## GIVEN REQUEST
Output every line of the entries below as one JSON list of strings, with one string per line and no blank lines.

═══

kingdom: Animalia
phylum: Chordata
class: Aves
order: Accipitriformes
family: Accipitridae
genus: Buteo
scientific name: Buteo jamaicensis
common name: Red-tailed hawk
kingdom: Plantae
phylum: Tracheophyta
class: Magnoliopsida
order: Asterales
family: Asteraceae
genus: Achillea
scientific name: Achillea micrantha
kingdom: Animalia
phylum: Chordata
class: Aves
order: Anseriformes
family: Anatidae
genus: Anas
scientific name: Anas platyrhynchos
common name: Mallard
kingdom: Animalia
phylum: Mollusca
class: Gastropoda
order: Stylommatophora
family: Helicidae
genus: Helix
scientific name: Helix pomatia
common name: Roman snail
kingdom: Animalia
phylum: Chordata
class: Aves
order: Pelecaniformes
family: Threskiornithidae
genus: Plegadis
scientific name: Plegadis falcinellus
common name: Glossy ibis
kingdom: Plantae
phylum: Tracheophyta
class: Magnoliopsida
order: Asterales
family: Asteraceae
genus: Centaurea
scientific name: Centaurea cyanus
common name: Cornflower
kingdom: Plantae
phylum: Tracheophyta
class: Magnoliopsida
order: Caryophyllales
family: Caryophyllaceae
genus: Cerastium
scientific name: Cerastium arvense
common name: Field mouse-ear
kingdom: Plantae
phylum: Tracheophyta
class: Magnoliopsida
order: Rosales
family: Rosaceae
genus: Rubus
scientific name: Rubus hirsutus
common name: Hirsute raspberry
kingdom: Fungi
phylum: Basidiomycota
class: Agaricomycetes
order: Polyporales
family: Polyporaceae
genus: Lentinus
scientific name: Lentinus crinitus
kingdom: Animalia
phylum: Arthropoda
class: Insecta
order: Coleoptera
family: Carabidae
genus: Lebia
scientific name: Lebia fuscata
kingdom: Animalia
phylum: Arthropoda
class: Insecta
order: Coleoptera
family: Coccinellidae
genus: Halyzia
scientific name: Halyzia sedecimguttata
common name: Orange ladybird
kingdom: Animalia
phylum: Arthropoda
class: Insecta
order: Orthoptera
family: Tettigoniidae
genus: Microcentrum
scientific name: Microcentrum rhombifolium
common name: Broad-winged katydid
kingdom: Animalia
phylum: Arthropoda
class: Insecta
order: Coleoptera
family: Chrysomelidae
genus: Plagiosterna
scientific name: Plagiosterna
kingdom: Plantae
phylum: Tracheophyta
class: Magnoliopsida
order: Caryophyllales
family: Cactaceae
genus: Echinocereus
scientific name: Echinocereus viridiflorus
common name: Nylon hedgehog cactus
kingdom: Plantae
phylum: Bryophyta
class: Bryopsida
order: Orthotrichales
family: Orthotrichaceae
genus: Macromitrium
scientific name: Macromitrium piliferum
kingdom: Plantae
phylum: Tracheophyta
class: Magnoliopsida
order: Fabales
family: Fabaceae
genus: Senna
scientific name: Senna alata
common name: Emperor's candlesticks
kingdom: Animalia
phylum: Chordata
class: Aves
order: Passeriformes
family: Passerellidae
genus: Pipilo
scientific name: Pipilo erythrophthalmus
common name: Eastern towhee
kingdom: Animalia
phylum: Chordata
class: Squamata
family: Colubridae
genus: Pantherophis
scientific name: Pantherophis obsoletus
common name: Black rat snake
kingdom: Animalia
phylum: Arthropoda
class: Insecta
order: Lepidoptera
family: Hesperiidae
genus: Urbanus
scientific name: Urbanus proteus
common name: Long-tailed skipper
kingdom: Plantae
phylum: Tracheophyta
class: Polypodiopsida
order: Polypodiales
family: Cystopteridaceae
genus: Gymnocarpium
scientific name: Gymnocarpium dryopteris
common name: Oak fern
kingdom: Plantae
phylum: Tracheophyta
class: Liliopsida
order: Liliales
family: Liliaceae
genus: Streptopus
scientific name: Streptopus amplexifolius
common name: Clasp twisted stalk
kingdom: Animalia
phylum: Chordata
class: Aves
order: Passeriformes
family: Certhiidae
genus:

═══

## SOLUTION TO THIS EXERCISE
[
  "kingdom: Animalia",
  "phylum: Chordata",
  "class: Aves",
  "order: Accipitriformes",
  "family: Accipitridae",
  "genus: Buteo",
  "scientific name: Buteo jamaicensis",
  "common name: Red-tailed hawk",
  "kingdom: Plantae",
  "phylum: Tracheophyta",
  "class: Magnoliopsida",
  "order: Asterales",
  "family: Asteraceae",
  "genus: Achillea",
  "scientific name: Achillea micrantha",
  "kingdom: Animalia",
  "phylum: Chordata",
  "class: Aves",
  "order: Anseriformes",
  "family: Anatidae",
  "genus: Anas",
  "scientific name: Anas platyrhynchos",
  "common name: Mallard",
  "kingdom: Animalia",
  "phylum: Mollusca",
  "class: Gastropoda",
  "order: Stylommatophora",
  "family: Helicidae",
  "genus: Helix",
  "scientific name: Helix pomatia",
  "common name: Roman snail",
  "kingdom: Animalia",
  "phylum: Chordata",
  "class: Aves",
  "order: Pelecaniformes",
  "family: Threskiornithidae",
  "genus: Plegadis",
  "scientific name: Plegadis falcinellus",
  "common name: Glossy ibis",
  "kingdom: Plantae",
  "phylum: Tracheophyta",
  "class: Magnoliopsida",
  "order: Asterales",
  "family: Asteraceae",
  "genus: Centaurea",
  "scientific name: Centaurea cyanus",
  "common name: Cornflower",
  "kingdom: Plantae",
  "phylum: Tracheophyta",
  "class: Magnoliopsida",
  "order: Caryophyllales",
  "family: Caryophyllaceae",
  "genus: Cerastium",
  "scientific name: Cerastium arvense",
  "common name: Field mouse-ear",
  "kingdom: Plantae",
  "phylum: Tracheophyta",
  "class: Magnoliopsida",
  "order: Rosales",
  "family: Rosaceae",
  "genus: Rubus",
  "scientific name: Rubus hirsutus",
  "common name: Hirsute raspberry",
  "kingdom: Fungi",
  "phylum: Basidiomycota",
  "class: Agaricomycetes",
  "order: Polyporales",
  "family: Polyporaceae",
  "genus: Lentinus",
  "scientific name: Lentinus crinitus",
  "kingdom: Animalia",
  "phylum: Arthropoda",
  "class: Insecta",
  "order: Coleoptera",
  "family: Carabidae",
  "genus: Lebia",
  "scientific name: Lebia fuscata",
  "kingdom: Animalia",
  "phylum: Arthropoda",
  "class: Insecta",
  "order: Coleoptera",
  "family: Coccinellidae",
  "genus: Halyzia",
  "scientific name: Halyzia sedecimguttata",
  "common name: Orange ladybird",
  "kingdom: Animalia",
  "phylum: Arthropoda",
  "class: Insecta",
  "order: Orthoptera",
  "family: Tettigoniidae",
  "genus: Microcentrum",
  "scientific name: Microcentrum rhombifolium",
  "common name: Broad-winged katydid",
  "kingdom: Animalia",
  "phylum: Arthropoda",
  "class: Insecta",
  "order: Coleoptera",
  "family: Chrysomelidae",
  "genus: Plagiosterna",
  "scientific name: Plagiosterna",
  "kingdom: Plantae",
  "phylum: Tracheophyta",
  "class: Magnoliopsida",
  "order: Caryophyllales",
  "family: Cactaceae",
  "genus: Echinocereus",
  "scientific name: Echinocereus viridiflorus",
  "common name: Nylon hedgehog cactus",
  "kingdom: Plantae",
  "phylum: Bryophyta",
  "class: Bryopsida",
  "order: Orthotrichales",
  "family: Orthotrichaceae",
  "genus: Macromitrium",
  "scientific name: Macromitrium piliferum",
  "kingdom: Plantae",
  "phylum: Tracheophyta",
  "class: Magnoliopsida",
  "order: Fabales",
  "family: Fabaceae",
  "genus: Senna",
  "scientific name: Senna alata",
  "common name: Emperor's candlesticks",
  "kingdom: Animalia",
  "phylum: Chordata",
  "class: Aves",
  "order: Passeriformes",
  "family: Passerellidae",
  "genus: Pipilo",
  "scientific name: Pipilo erythrophthalmus",
  "common name: Eastern towhee",
  "kingdom: Animalia",
  "phylum: Chordata",
  "class: Squamata",
  "family: Colubridae",
  "genus: Pantherophis",
  "scientific name: Pantherophis obsoletus",
  "common name: Black rat snake",
  "kingdom: Animalia",
  "phylum: Arthropoda",
  "class: Insecta",
  "order: Lepidoptera",
  "family: Hesperiidae",
  "genus: Urbanus",
  "scientific name: Urbanus proteus",
  "common name: Long-tailed skipper",
  "kingdom: Plantae",
  "phylum: Tracheophyta",
  "class: Polypodiopsida",
  "order: Polypodiales",
  "family: Cystopteridaceae",
  "genus: Gymnocarpium",
  "scientific name: Gymnocarpium dryopteris",
  "common name: Oak fern",
  "kingdom: Plantae",
  "phylum: Tracheophyta",
  "class: Liliopsida",
  "order: Liliales",
  "family: Liliaceae",
  "genus: Streptopus",
  "scientific name: Streptopus amplexifolius",
  "common name: Clasp twisted stalk",
  "kingdom: Animalia",
  "phylum: Chordata",
  "class: Aves",
  "order: Passeriformes",
  "family: Certhiidae",
  "genus:"
]